Тимос колебался, тогда я шепотом напомнила ему:
— Вспомни, что я десять лет просила милостыню для Эдипа, твоего друга, и ничего никогда не просила у тебя.
Тимос поднялся, поднял руку, успокаивая нарастающий гул. Он достал две монеты и положил их в мою корзину для подаяний. Более того, он взял меня за руку и повел к рядам советников. Первый из них, глубокий старик, произнес: «Вижу я, Антигона, не очень хорошо, но я слышал тебя. Ты правильно сделала, что пришла и сказала о том, чего мы не имеем права не знать. Надеюсь, что все подадут тебе, как я».
Он протянул мне две монеты и вдобавок — перстень. Я прошла вместе с Тимосом по рядам — лица у этих людей гордые и красивые — все подали мне: некоторые — чтобы не отстать от других, но многие в порыве сострадания добавляли к деньгам драгоценности, перстни или нагрудные украшения.
Когда я закончила, Тимос проводил меня до дверей. Я оглянулась, волна радости поднялась во мне, и я произнесла: «Вы подали мне, я теперь не одна, мы не одни. Спасибо».

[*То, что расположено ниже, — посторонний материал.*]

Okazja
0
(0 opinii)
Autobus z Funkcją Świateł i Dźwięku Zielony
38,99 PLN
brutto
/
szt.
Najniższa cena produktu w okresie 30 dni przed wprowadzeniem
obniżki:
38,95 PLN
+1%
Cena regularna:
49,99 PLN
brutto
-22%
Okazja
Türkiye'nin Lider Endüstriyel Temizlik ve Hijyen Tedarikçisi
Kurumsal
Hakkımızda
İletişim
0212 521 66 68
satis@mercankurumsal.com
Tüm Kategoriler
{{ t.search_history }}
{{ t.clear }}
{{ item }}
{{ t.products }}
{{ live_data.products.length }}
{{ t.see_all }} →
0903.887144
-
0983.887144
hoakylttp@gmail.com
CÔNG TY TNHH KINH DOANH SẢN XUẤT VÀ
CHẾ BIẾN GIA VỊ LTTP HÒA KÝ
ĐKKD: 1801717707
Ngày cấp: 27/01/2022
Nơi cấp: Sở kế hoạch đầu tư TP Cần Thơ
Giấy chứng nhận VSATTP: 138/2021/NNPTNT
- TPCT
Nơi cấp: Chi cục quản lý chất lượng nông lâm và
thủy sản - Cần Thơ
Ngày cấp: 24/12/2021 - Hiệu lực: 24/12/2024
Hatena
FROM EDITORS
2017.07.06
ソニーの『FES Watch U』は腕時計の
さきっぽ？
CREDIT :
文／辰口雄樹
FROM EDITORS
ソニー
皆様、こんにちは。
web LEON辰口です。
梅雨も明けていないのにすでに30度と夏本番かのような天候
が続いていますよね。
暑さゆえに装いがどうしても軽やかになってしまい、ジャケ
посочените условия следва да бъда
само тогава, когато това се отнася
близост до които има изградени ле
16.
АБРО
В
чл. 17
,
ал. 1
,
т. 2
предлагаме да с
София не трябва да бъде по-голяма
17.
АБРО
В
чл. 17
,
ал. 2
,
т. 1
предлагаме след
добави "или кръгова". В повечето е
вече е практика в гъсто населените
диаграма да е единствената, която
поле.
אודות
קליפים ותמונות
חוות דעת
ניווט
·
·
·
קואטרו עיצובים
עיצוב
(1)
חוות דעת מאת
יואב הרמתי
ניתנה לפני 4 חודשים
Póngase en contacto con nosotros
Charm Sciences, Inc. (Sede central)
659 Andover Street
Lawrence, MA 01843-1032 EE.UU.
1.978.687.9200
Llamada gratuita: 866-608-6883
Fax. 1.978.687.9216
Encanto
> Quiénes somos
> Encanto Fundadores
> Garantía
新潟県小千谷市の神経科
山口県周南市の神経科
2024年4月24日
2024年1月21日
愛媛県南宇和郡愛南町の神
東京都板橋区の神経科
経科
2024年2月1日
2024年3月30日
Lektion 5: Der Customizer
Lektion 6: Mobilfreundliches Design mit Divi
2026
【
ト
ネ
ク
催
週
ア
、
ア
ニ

Я улыбнулась Тимосу, который открыл дверь и велел опешившим стражникам пропустить меня. Лицо его прояснилось.
— Мы поможем тебе снова, — произнес он.
От смущения и счастья я заблудилась, и, когда в конце концов предстала перед Исменой, она пришла в ужас от вида грязного моего платья и растерянного лица.
— Что с тобой случилось? Ты упала?
Я приподняла тряпицу, которой накрыта корзина, и сказала: «Да, случилось. Вот что».
— Кто тебе подал?
— Советники. Я вошла к ним с черного хода и испачкалась в темноте. Они хотели выгнать меня, но Тимос помог. Они подали мне, все. Быстро, посмотри, быстро — здесь хватит и на лекарства и чтобы накормить бедняков.